▶ [Exercise prompt]: Restate all entries word for word, minus pictures.

▶ [Available records]:
--- START ---
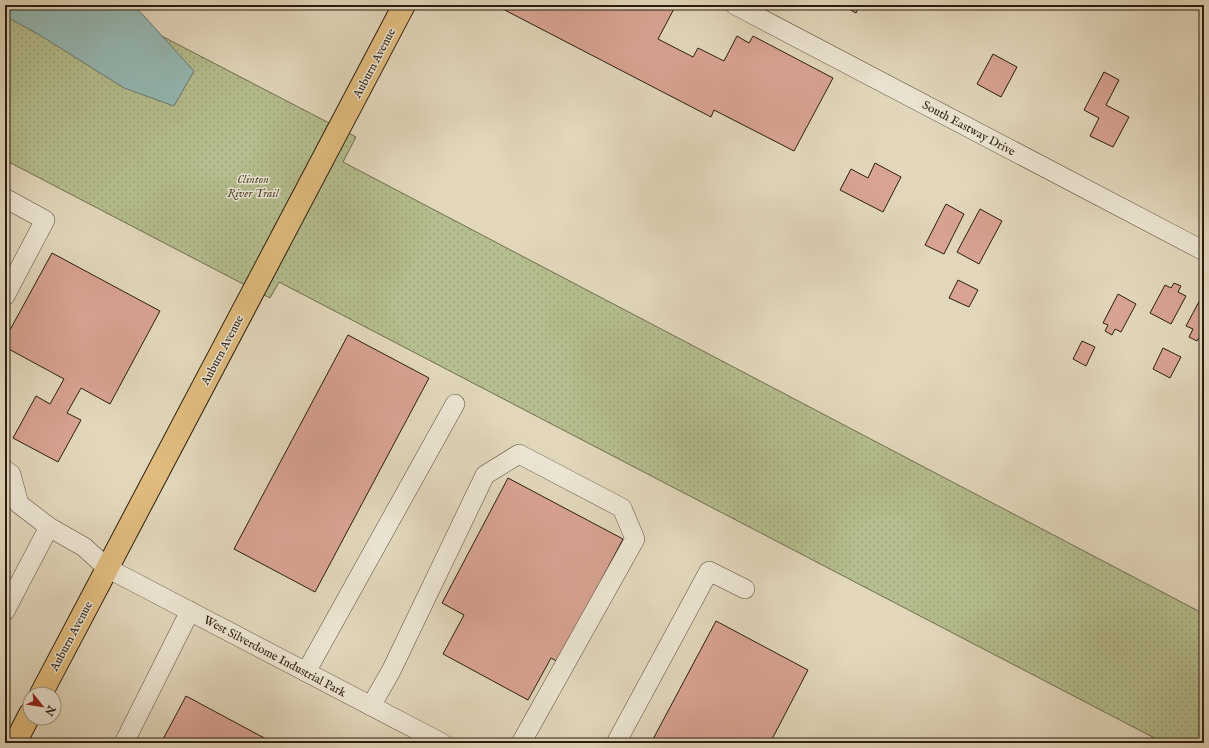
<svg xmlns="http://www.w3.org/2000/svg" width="1209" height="748" viewBox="0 0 1209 748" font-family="'IM FELL English',serif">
<defs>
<pattern id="green-dots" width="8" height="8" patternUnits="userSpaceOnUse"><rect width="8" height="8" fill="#b5be8e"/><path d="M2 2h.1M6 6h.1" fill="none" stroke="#9ca379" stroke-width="1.8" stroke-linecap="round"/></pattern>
</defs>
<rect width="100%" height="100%" fill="#e2d7bb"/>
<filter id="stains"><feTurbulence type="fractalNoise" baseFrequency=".005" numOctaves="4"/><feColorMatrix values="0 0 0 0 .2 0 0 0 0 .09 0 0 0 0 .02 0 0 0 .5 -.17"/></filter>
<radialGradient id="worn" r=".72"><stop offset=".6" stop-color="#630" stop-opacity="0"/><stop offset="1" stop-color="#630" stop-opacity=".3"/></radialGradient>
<!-- green -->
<path fill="url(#green-dots)" stroke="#6f6e4f" d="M 5,5 L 102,5 L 356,137 L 343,162 L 1204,614 L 1204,743 L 1164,743 L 279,282 L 270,298 L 5,160 Z"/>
<!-- water -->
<path fill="#95b9b4" stroke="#6a7b72" d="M 5,5 L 134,5 L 194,71 L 174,106 L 124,88 L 38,34 L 5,16 Z"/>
<!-- building -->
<g fill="#d8a392" stroke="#291d10">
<path d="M 495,5 L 676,5 L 658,39 L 693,57 L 698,48 L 724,61 L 737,36 L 749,43 L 753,36 L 833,78 L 794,151 L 714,110 L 711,117 Z"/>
<path d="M 842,5 L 860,5 L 856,13 Z"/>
<path d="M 993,54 L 1017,67 L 1001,97 L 977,84 Z"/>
<path d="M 1104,72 L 1119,80 L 1106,105 L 1129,117 L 1113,147 L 1090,136 L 1099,118 L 1084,110 Z"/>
<path d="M 875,163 L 901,177 L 883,212 L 840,190 L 851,169 L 868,178 Z"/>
<path d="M 946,204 L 964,214 L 944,254 L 925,245 Z"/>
<path d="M 980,209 L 1002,221 L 979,264 L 957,252 Z"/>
<path d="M 52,253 L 160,311 L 110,404 L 81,388 L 67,413 L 81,420 L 58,462 L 13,438 L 36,396 L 50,404 L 64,379 L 5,347 L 5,339 Z"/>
<path d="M 958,280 L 978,290 L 969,307 L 949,298 Z"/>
<path d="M 1174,283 L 1181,286 L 1178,292 L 1186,296 L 1171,324 L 1150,313 L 1165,285 L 1171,288 Z"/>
<path d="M 1118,294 L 1136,304 L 1121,332 L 1115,329 L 1112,335 L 1105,331 L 1108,325 L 1103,323 Z"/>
<path d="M 1202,296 L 1204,297 L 1204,335 L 1201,334 L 1197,341 L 1189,337 L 1193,329 L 1186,326 Z"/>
<path d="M 348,335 L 429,378 L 315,592 L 234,549 Z"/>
<path d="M 1082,341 L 1095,347 L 1086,366 L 1073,359 Z"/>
<path d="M 1163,348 L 1181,357 L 1170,378 L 1153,369 Z"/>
<path d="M 508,478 L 623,539 L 558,662 L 551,658 L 528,700 L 443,654 L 464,615 L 442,603 Z"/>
<path d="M 716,621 L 808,670 L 770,743 L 651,743 Z"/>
<path d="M 186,696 L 268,740 L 267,743 L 161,743 Z"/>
</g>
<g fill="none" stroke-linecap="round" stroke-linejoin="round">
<!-- minor casing -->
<g stroke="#574c3b" stroke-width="20">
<g id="minor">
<path d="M 735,5 L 1204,251"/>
<path d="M 5,198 L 45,220 L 5,296"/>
<path d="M 5,470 L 11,474 L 19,504 L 49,527 L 84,547 L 107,568 L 442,743"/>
<path d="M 5,611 L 49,527"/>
<path d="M 306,672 L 455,404"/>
<path d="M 371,706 L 391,671 L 485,475 L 519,454 L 622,508 L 635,539 L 521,743"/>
<path d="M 124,743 L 190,611"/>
<path d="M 616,743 L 709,571 L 745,589"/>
</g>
</g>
<!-- major casing -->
<g stroke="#291d10" stroke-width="24">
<g id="major">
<path d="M 41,694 L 404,5"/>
<path d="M 15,743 L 30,714"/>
</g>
</g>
<!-- minor -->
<use href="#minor" stroke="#ece5d3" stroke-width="19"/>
<!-- major -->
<use href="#major" stroke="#e1bc7e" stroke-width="22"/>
</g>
<g text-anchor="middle" stroke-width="3" stroke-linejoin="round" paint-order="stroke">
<!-- street labels -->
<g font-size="12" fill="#291d10" stroke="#ece5d3">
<text transform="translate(374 63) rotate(-62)" y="4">Auburn Avenue</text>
<text transform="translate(969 128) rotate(28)" y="4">South Eastway Drive</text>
<text transform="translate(222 350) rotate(-62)" y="4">Auburn Avenue</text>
<text transform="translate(71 636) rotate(-62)" y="4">Auburn Avenue</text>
<text transform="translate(275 656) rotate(28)" y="4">West Silverdome Industrial Park</text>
</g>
<!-- park labels -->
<g font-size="12" font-style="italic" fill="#534d36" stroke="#ece5d3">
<text x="253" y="183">Clinton<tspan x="253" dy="14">River Trail</tspan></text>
</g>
</g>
<!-- margin -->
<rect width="1209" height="748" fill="none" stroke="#e2d7bb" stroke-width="20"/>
<rect x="6" y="6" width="1197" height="736" fill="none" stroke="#291d10" stroke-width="2"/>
<rect x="10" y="10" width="1189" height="728" fill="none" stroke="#291d10"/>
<!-- north arrow -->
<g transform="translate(42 706) rotate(120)"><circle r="19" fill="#ece5d3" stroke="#9e9585"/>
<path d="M0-3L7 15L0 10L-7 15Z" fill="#8f2418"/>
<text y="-6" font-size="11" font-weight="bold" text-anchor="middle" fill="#291d10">N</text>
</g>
<rect width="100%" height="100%" filter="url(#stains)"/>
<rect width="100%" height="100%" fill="url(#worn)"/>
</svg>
--- END ---
▶ [Answer to this problem]:
<svg xmlns="http://www.w3.org/2000/svg" width="1209" height="748" viewBox="0 0 1209 748" font-family="'IM FELL English',serif">
<defs>
<pattern id="green-dots" width="8" height="8" patternUnits="userSpaceOnUse"><rect width="8" height="8" fill="#b5be8e"/><path d="M2 2h.1M6 6h.1" fill="none" stroke="#9ca379" stroke-width="1.8" stroke-linecap="round"/></pattern>
</defs>
<rect width="100%" height="100%" fill="#e2d7bb"/>
<filter id="stains"><feTurbulence type="fractalNoise" baseFrequency=".005" numOctaves="4"/><feColorMatrix values="0 0 0 0 .2 0 0 0 0 .09 0 0 0 0 .02 0 0 0 .5 -.17"/></filter>
<radialGradient id="worn" r=".72"><stop offset=".6" stop-color="#630" stop-opacity="0"/><stop offset="1" stop-color="#630" stop-opacity=".3"/></radialGradient>
<!-- green -->
<path fill="url(#green-dots)" stroke="#6f6e4f" d="M 5,5 L 102,5 L 356,137 L 343,162 L 1204,614 L 1204,743 L 1164,743 L 279,282 L 270,298 L 5,160 Z"/>
<!-- water -->
<path fill="#95b9b4" stroke="#6a7b72" d="M 5,5 L 134,5 L 194,71 L 174,106 L 124,88 L 38,34 L 5,16 Z"/>
<!-- building -->
<g fill="#d8a392" stroke="#291d10">
<path d="M 495,5 L 676,5 L 658,39 L 693,57 L 698,48 L 724,61 L 737,36 L 749,43 L 753,36 L 833,78 L 794,151 L 714,110 L 711,117 Z"/>
<path d="M 842,5 L 860,5 L 856,13 Z"/>
<path d="M 993,54 L 1017,67 L 1001,97 L 977,84 Z"/>
<path d="M 1104,72 L 1119,80 L 1106,105 L 1129,117 L 1113,147 L 1090,136 L 1099,118 L 1084,110 Z"/>
<path d="M 875,163 L 901,177 L 883,212 L 840,190 L 851,169 L 868,178 Z"/>
<path d="M 946,204 L 964,214 L 944,254 L 925,245 Z"/>
<path d="M 980,209 L 1002,221 L 979,264 L 957,252 Z"/>
<path d="M 52,253 L 160,311 L 110,404 L 81,388 L 67,413 L 81,420 L 58,462 L 13,438 L 36,396 L 50,404 L 64,379 L 5,347 L 5,339 Z"/>
<path d="M 958,280 L 978,290 L 969,307 L 949,298 Z"/>
<path d="M 1174,283 L 1181,286 L 1178,292 L 1186,296 L 1171,324 L 1150,313 L 1165,285 L 1171,288 Z"/>
<path d="M 1118,294 L 1136,304 L 1121,332 L 1115,329 L 1112,335 L 1105,331 L 1108,325 L 1103,323 Z"/>
<path d="M 1202,296 L 1204,297 L 1204,335 L 1201,334 L 1197,341 L 1189,337 L 1193,329 L 1186,326 Z"/>
<path d="M 348,335 L 429,378 L 315,592 L 234,549 Z"/>
<path d="M 1082,341 L 1095,347 L 1086,366 L 1073,359 Z"/>
<path d="M 1163,348 L 1181,357 L 1170,378 L 1153,369 Z"/>
<path d="M 508,478 L 623,539 L 558,662 L 551,658 L 528,700 L 443,654 L 464,615 L 442,603 Z"/>
<path d="M 716,621 L 808,670 L 770,743 L 651,743 Z"/>
<path d="M 186,696 L 268,740 L 267,743 L 161,743 Z"/>
</g>
<g fill="none" stroke-linecap="round" stroke-linejoin="round">
<!-- minor casing -->
<g stroke="#574c3b" stroke-width="20">
<g id="minor">
<path d="M 735,5 L 1204,251"/>
<path d="M 5,198 L 45,220 L 5,296"/>
<path d="M 5,470 L 11,474 L 19,504 L 49,527 L 84,547 L 107,568 L 442,743"/>
<path d="M 5,611 L 49,527"/>
<path d="M 306,672 L 455,404"/>
<path d="M 371,706 L 391,671 L 485,475 L 519,454 L 622,508 L 635,539 L 521,743"/>
<path d="M 124,743 L 190,611"/>
<path d="M 616,743 L 709,571 L 745,589"/>
</g>
</g>
<!-- major casing -->
<g stroke="#291d10" stroke-width="24">
<g id="major">
<path d="M 41,694 L 404,5"/>
<path d="M 15,743 L 30,714"/>
</g>
</g>
<!-- minor -->
<use href="#minor" stroke="#ece5d3" stroke-width="19"/>
<!-- major -->
<use href="#major" stroke="#e1bc7e" stroke-width="22"/>
</g>
<g text-anchor="middle" stroke-width="3" stroke-linejoin="round" paint-order="stroke">
<!-- street labels -->
<g font-size="12" fill="#291d10" stroke="#ece5d3">
<text transform="translate(374 63) rotate(-62)" y="4">Auburn Avenue</text>
<text transform="translate(969 128) rotate(28)" y="4">South Eastway Drive</text>
<text transform="translate(222 350) rotate(-62)" y="4">Auburn Avenue</text>
<text transform="translate(71 636) rotate(-62)" y="4">Auburn Avenue</text>
<text transform="translate(275 656) rotate(28)" y="4">West Silverdome Industrial Park</text>
</g>
<!-- park labels -->
<g font-size="12" font-style="italic" fill="#534d36" stroke="#ece5d3">
<text x="253" y="183">Clinton<tspan x="253" dy="14">River Trail</tspan></text>
</g>
</g>
<!-- margin -->
<rect width="1209" height="748" fill="none" stroke="#e2d7bb" stroke-width="20"/>
<rect x="6" y="6" width="1197" height="736" fill="none" stroke="#291d10" stroke-width="2"/>
<rect x="10" y="10" width="1189" height="728" fill="none" stroke="#291d10"/>
<!-- north arrow -->
<g transform="translate(42 706) rotate(120)"><circle r="19" fill="#ece5d3" stroke="#9e9585"/>
<path d="M0-3L7 15L0 10L-7 15Z" fill="#8f2418"/>
<text y="-6" font-size="11" font-weight="bold" text-anchor="middle" fill="#291d10">N</text>
</g>
<rect width="100%" height="100%" filter="url(#stains)"/>
<rect width="100%" height="100%" fill="url(#worn)"/>
</svg>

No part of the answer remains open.